# My new FREE horse ... (lots 'o' pics!)



## kchfuller (Feb 1, 2008)

Ill get some confo shots asap but i wanted to show her to you guys!  I know my eyes are closed in the 1st one but she looks cute  Some of the pics are from the old stall she was in that was REALLY muddy, i moved her to a much nicer stall so don't mind the mud :?


----------



## equineangel91 (Oct 8, 2008)

LOVELY!
such beautiful eyes, so bright.
This horse looks like itll be good in its new home
what will you be training in?
good luck
cant wait to see the confo shots


----------



## NorthernMama (Mar 12, 2008)

Nice looking horse. Lots of legs! Good luck with her.


----------



## IheartPheobe (Feb 15, 2009)

Wow, she's gorgeous! =]


----------



## Jubilee Rose (May 28, 2008)

Awww, I love her!! She has beautiful eyes!!


----------



## PoptartShop (Jul 25, 2010)

Aw she's so pretty.  I love her face & her eyes. Good luck with her, & congrats!!


----------



## kchfuller (Feb 1, 2008)

Thanks everyone ... I am really excited to see how she does with some training ... I plan to do hunters with her- she sure has long legs to jump tho!

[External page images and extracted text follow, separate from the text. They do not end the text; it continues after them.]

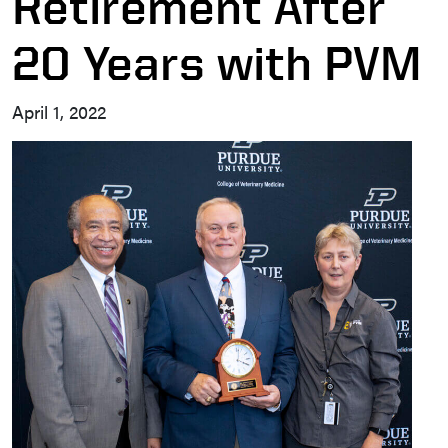
Retirement After
20 Years with PVM
April 1, 2022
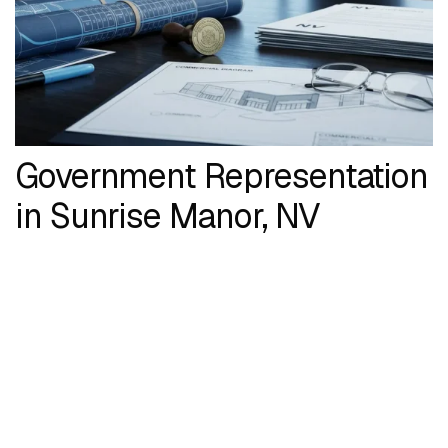
Government Representation
in Sunrise Manor, NV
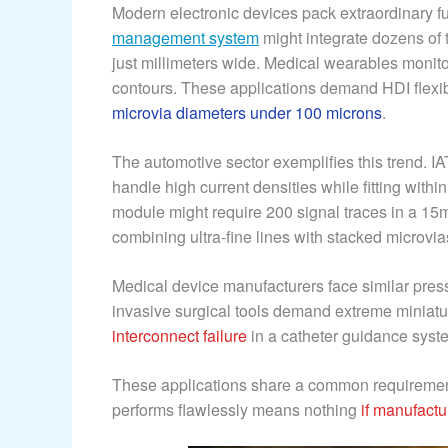
Modern electronic devices pack extraordinary fu
management system
might integrate dozens of 
just millimeters wide. Medical wearables monitor
contours. These applications demand HDI flex
microvia diameters under 100 microns
.
The automotive sector exemplifies this trend. IA
handle high current densities while fitting withi
module might require 200 signal traces in a 
combining ultra-fine lines with stacked microvia
Medical device manufacturers face similar pres
invasive surgical tools demand extreme miniaturi
interconnect failure
in a catheter guidance syst
These applications share a common requirement:
performs flawlessly means nothing
if manufact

It was really windy today so I just let her out in the pasture and we gave her a good groom and put her blanket back on and tucked her into her stall- she is such a good girl 

Ill try and get confo shots this week if it doesn't rain.


----------



## Appyt (Oct 14, 2007)

She is gorgeous! Congratulations


----------



## NicoleS11 (Nov 21, 2008)

aw she is cute!
love her blanket!


----------



## morganshow11 (Dec 19, 2008)

I love the blankey!


----------



## Rebelappy (Dec 22, 2008)

shes so beautiful wow she looks like it will be an awsome hunter good luck with her


----------



## lauraa94x (Mar 24, 2009)

she's gorgeous - love the zebra print too


----------



## ALYJOMOFO (Dec 30, 2008)

looks like she will rock the hunter world, very nice. and that zebra print is fabulous


----------



## kchfuller (Feb 1, 2008)

Thanks everyone ... she is a bit high strung right now so i actually haven't ridden her yet- i am doing lots of ground work and turnout with some longing too ... she is almost 3 so i don't want to push anything too soon ya know?

Im going to try and take confo pics tomorrow or this weekend ... thanks for all the compliments- she really is a doll!


----------